Selected extract START

So before deciding what to build, do a discovery as you would with a
      customer-facing product. For those who haven’t done one before, a
      discovery is a (usually) timeboxed activity where a team of people
      (ideally the team who will build a solution) try to understand the problem
      space/reason they are building something. At the end of this period of
      discovery the team should understand who the users of the infrastructure
      product are (there can be more than one type of user), what problems the
      users have, what the users are doing well, and some high level idea of
      what infrastructure product your team will build. You can also investigate
      anything else which might be useful, for example what technology people
      are using, what people have tried before which didn’t work, governance
      which you need to know about etc. 
By defining our problem statement as part of our strategy work we
      understand the organisation needs. Now we need to understand how this
      overlaps with our user needs, (our users being product teams –
      predominantly developers). Make sure to focus your activities with your
      strategy in mind. For example if your strategy is security focussed, then
      you might: 
- Highlight examples of security breaches including what caused them (use
info from a post mortem if you did one) - Interview a variety of people who are involved in security including Head of
Security, Head of Technology, Tech leads, developers, QAs, Delivery
managers, BAs, infosec. - Map out the existing security lifecycle of a product using workshopping
such as Event Storming. Rinse and repeat with as many teams as you can
within your timeframe that you want your infrastructure platform to be
serving. 
If you only do one thing as part of your discovery, do Event
      Storming. Get a team or a bunch of teams who will be your customers in a
      physical room with a physical wall or on a call with a virtual whiteboard. Draw a
      timeline with a start and end point on this diagram. For an infrastructure
      platform discovery it can be useful to map from the start of a project to
      being live in production with users. 
Then ask everyone to map all the things from the start of a project to
      it being live in production in sticky notes of one colour. 
Next ask the teams to overlay any pain points, things which are
      frustrating or things which don’t always go well in another colour.

Selected extract END

● Work order 1: In the passage on infrastructure platform discovery, substitute "index cards" for "sticky notes" and give the part starting with "If you only" and going on through "in another colour.".
● Work order 2: Copy the lines of the entries word for word, starting with the line with "left wrist: (174, 220, -16)" and going on through the end of the entries. Leave the pictures out.

Records for the exercise START

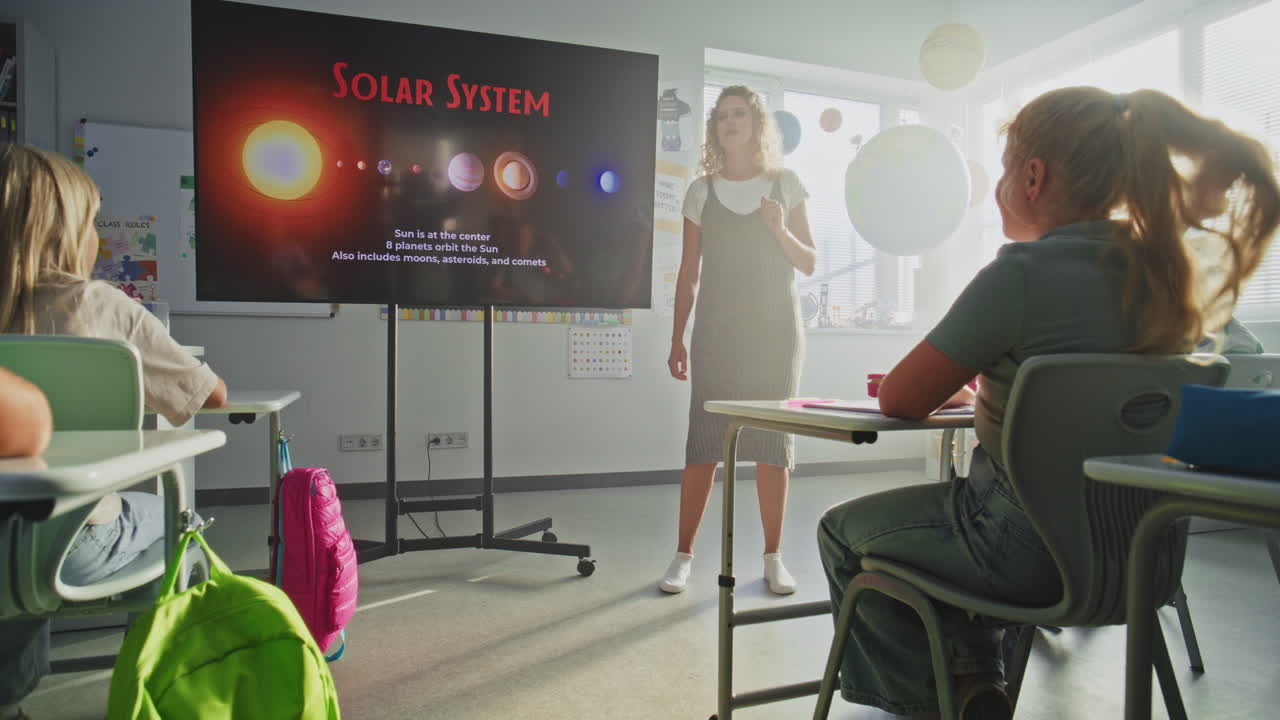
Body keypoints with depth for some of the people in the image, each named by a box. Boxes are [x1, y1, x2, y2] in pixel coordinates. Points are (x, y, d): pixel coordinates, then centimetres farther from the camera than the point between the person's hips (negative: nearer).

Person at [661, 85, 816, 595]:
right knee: (702, 444, -2)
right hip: (716, 333, 0)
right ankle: (683, 556, 8)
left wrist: (781, 230, -11)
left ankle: (773, 557, 15)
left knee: (773, 444, 3)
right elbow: (688, 274, 7)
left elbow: (809, 264, 8)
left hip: (776, 331, 1)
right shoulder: (701, 192, 7)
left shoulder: (785, 185, 8)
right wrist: (677, 339, 2)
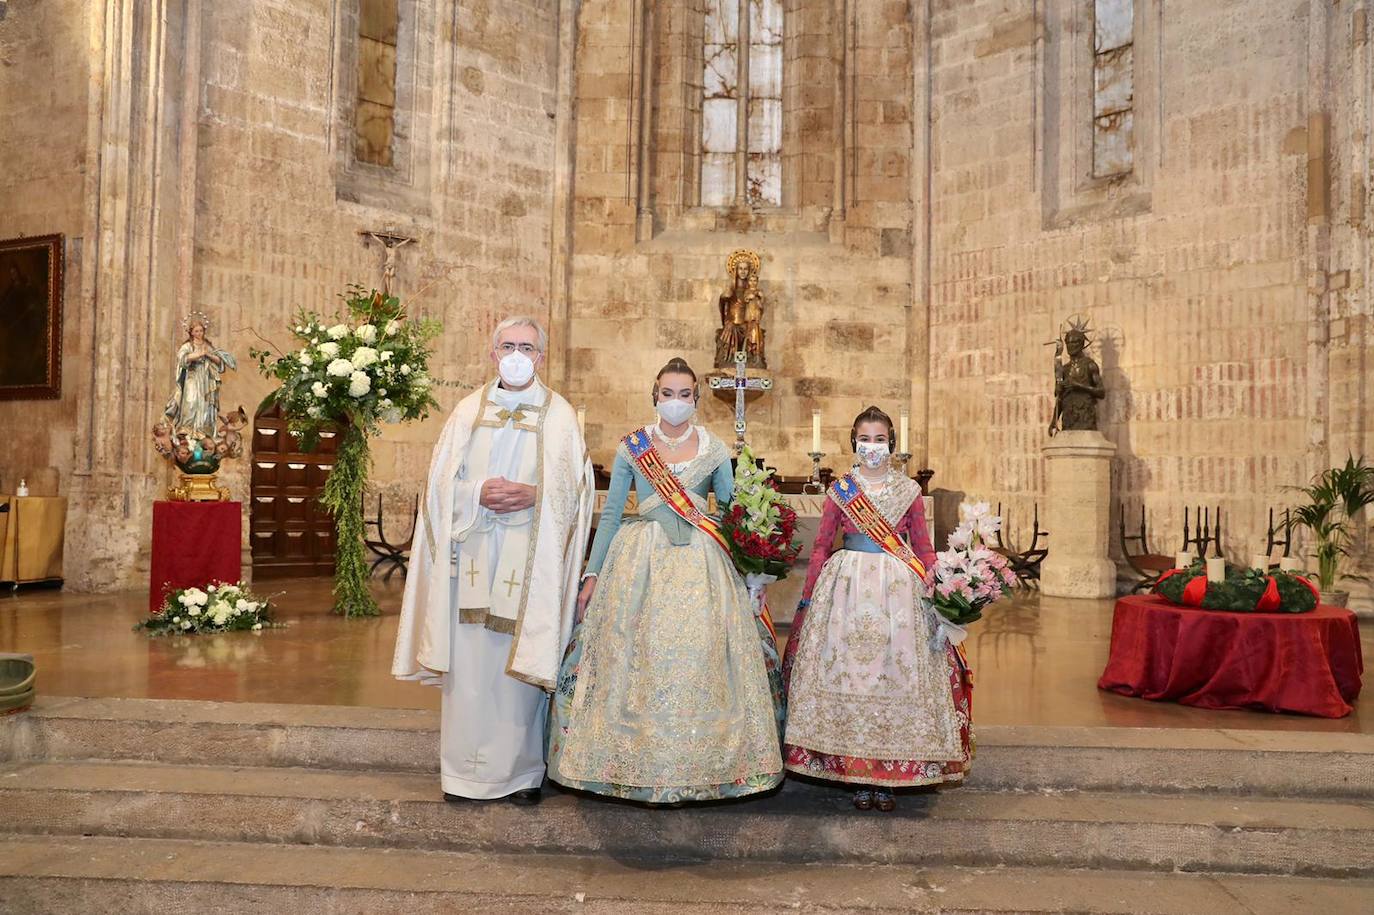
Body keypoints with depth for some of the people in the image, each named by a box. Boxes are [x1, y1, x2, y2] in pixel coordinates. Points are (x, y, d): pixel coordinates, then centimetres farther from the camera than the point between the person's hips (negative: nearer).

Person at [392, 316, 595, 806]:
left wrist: (533, 495, -17)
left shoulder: (559, 415, 6)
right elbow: (443, 480, 6)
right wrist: (478, 493, -13)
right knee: (469, 661, 2)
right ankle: (465, 769, 14)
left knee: (521, 660, 1)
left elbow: (574, 488, 0)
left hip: (530, 560, -2)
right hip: (472, 557, 2)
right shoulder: (469, 409, 11)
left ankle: (522, 770, 13)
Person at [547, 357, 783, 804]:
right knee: (636, 661, -1)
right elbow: (610, 513, 6)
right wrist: (592, 574, 2)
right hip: (641, 561, 0)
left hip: (700, 564, 1)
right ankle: (634, 764, 12)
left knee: (699, 660, -2)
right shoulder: (631, 447, 6)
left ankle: (698, 765, 11)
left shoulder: (716, 451, 7)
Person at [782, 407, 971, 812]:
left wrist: (936, 592, -2)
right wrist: (808, 597, 3)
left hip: (899, 589, 0)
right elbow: (821, 547, 7)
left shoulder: (909, 490, 6)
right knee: (846, 675, 0)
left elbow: (924, 549, 8)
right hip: (847, 586, 0)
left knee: (895, 673, 0)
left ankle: (889, 772, 12)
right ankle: (857, 776, 11)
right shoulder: (840, 489, 6)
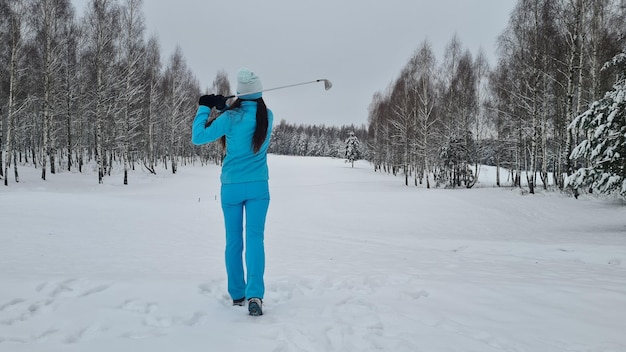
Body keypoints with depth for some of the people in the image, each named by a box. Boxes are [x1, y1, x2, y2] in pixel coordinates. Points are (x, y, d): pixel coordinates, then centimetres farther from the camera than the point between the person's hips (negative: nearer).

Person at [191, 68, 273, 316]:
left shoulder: (230, 118, -11)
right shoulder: (268, 116, 0)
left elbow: (198, 138, -6)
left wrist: (204, 109, 4)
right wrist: (224, 108, 9)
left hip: (232, 187, -1)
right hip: (258, 186, 1)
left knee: (233, 240, 10)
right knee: (255, 237, -5)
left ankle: (237, 294, 19)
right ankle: (255, 294, -21)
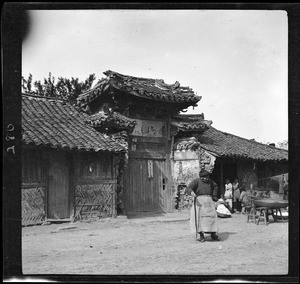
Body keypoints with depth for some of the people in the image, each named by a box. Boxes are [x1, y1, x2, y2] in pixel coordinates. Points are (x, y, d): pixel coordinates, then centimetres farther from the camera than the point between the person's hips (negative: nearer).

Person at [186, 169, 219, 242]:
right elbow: (188, 189, -15)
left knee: (212, 216, -8)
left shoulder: (210, 181, 13)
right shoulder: (196, 181, -3)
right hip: (199, 201, -4)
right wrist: (191, 192, -36)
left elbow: (215, 186, 35)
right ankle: (201, 235, -9)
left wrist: (214, 196, 26)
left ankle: (213, 234, -1)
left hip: (209, 201, 4)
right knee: (199, 216, -14)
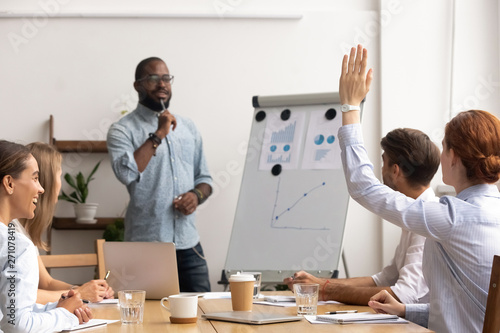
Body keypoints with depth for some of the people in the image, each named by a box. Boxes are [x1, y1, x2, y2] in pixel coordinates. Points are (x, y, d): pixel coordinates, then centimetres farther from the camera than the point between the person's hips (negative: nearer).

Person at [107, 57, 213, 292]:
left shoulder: (187, 127, 15)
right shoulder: (123, 130, -1)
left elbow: (204, 178, 21)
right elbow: (126, 173, -20)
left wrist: (196, 195, -1)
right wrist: (158, 135, -14)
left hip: (188, 246, 5)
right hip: (145, 245, -5)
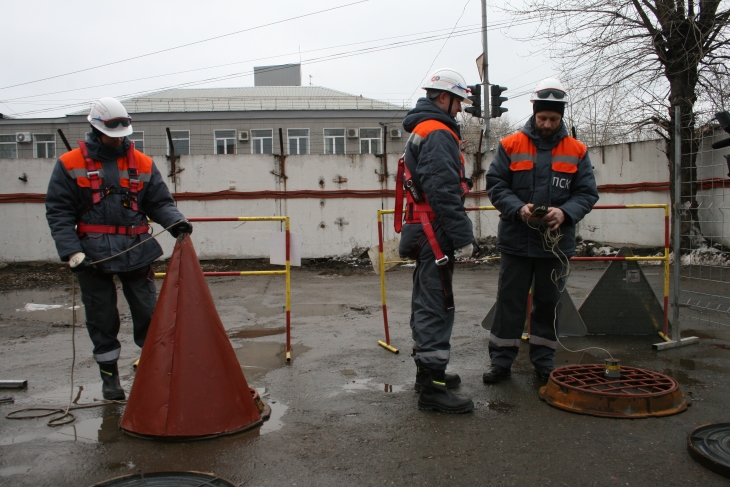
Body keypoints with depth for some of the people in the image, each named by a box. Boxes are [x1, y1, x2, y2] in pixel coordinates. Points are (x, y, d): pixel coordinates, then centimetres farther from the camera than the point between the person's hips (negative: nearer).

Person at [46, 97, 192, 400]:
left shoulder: (142, 164, 5)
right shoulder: (70, 164, 0)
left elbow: (159, 202, 6)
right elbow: (58, 212, -2)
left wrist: (174, 220, -16)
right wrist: (71, 251, -13)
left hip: (136, 250, 1)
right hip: (92, 255, -1)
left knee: (148, 313, 2)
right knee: (102, 318, 9)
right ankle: (109, 375, 25)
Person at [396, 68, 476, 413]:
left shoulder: (420, 132, 21)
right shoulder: (438, 133, -13)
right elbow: (444, 192, -23)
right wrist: (463, 237, -21)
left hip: (422, 231, 11)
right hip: (435, 233, -11)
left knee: (426, 304, 17)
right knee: (437, 307, -9)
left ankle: (428, 371, 29)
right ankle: (432, 387, -5)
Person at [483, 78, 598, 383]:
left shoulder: (576, 151, 5)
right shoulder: (510, 146, 1)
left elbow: (587, 193, 2)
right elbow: (495, 185, -3)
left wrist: (565, 212, -17)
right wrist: (519, 208, -19)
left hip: (557, 241, 2)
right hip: (516, 240, -1)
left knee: (549, 303, 11)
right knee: (509, 302, 5)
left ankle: (544, 362, 25)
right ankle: (501, 360, 16)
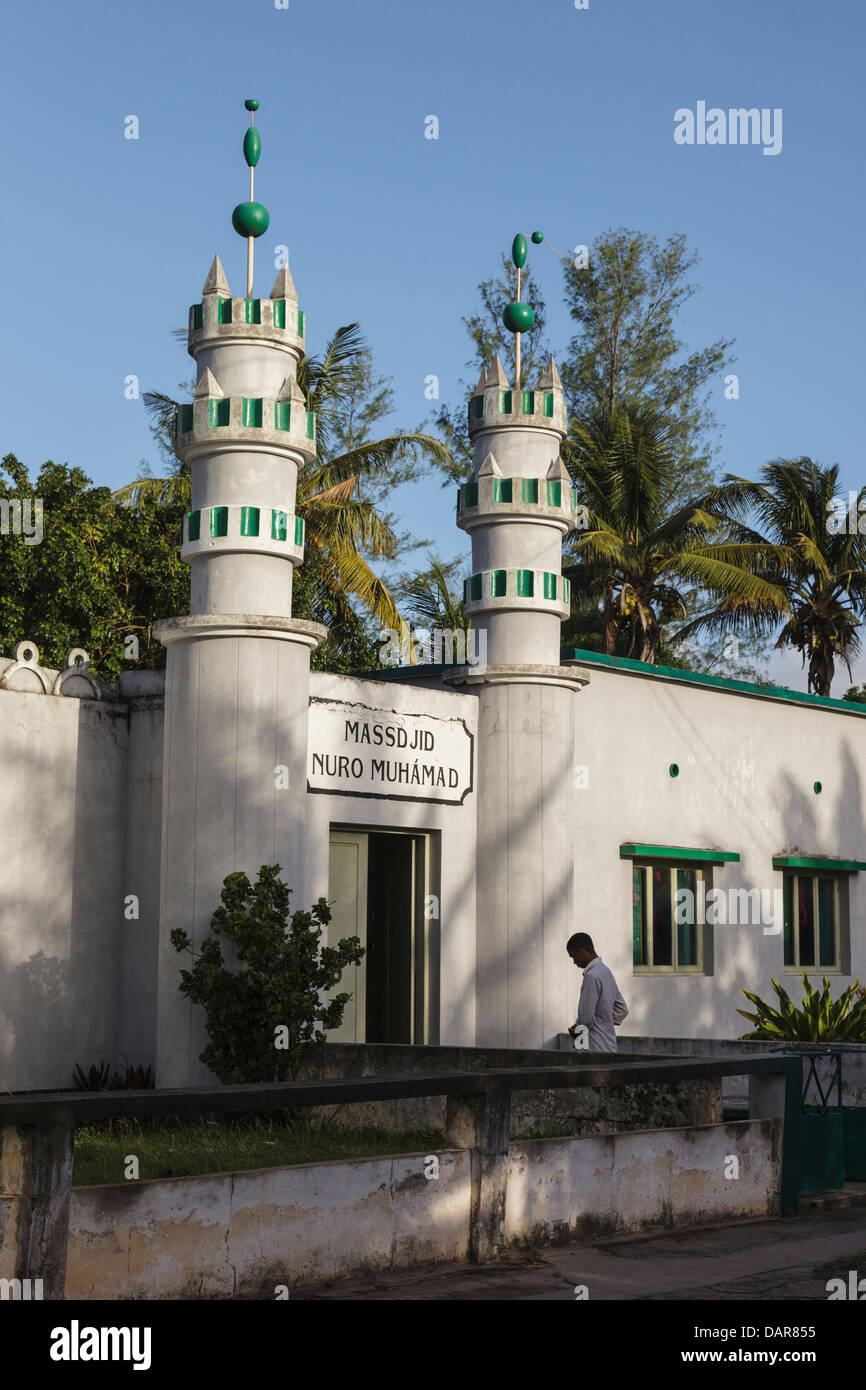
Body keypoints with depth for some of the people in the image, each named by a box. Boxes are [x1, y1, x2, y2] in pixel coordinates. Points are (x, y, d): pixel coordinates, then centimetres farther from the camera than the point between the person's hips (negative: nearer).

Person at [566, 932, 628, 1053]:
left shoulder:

Records for the exercise END

● Written solution 1:
If you only do one thing as part of your discovery, do Event
      Storming. Get a team or a bunch of teams who will be your customers in a
      physical room with a physical wall or on a call with a virtual whiteboard. Draw a
      timeline with a start and end point on this diagram. For an infrastructure
      platform discovery it can be useful to map from the start of a project to
      being live in production with users. 
Then ask everyone to map all the things from the start of a project to
      it being live in production in index cards of one colour. 
Next ask the teams to overlay any pain points, things which are
      frustrating or things which don’t always go well in another colour.

● Written solution 2:
left wrist: (174, 220, -16)
right wrist: (71, 251, -13)
left hip: (136, 250, 1)
right hip: (92, 255, -1)
left knee: (148, 313, 2)
right knee: (102, 318, 9)
right ankle: (109, 375, 25)
Person at [396, 68, 476, 413]:
left shoulder: (420, 132, 21)
right shoulder: (438, 133, -13)
right elbow: (444, 192, -23)
right wrist: (463, 237, -21)
left hip: (422, 231, 11)
right hip: (435, 233, -11)
left knee: (426, 304, 17)
right knee: (437, 307, -9)
left ankle: (428, 371, 29)
right ankle: (432, 387, -5)
Person at [483, 78, 598, 383]:
left shoulder: (576, 151, 5)
right shoulder: (510, 146, 1)
left elbow: (587, 193, 2)
right elbow: (495, 185, -3)
left wrist: (565, 212, -17)
right wrist: (519, 208, -19)
left hip: (557, 241, 2)
right hip: (516, 240, -1)
left knee: (549, 303, 11)
right knee: (509, 302, 5)
left ankle: (544, 362, 25)
right ankle: (501, 360, 16)
Body keypoints with depth for some of the people in the image, each named by a box. Boxes are [x1, y1, x2, y2] in pixel coordinates. Points are (x, y, d): pixel coordinates, then centimetres farther from the camera than the point between the person's hips (negative: nearer).

Person at [566, 932, 628, 1053]:
left shoulder:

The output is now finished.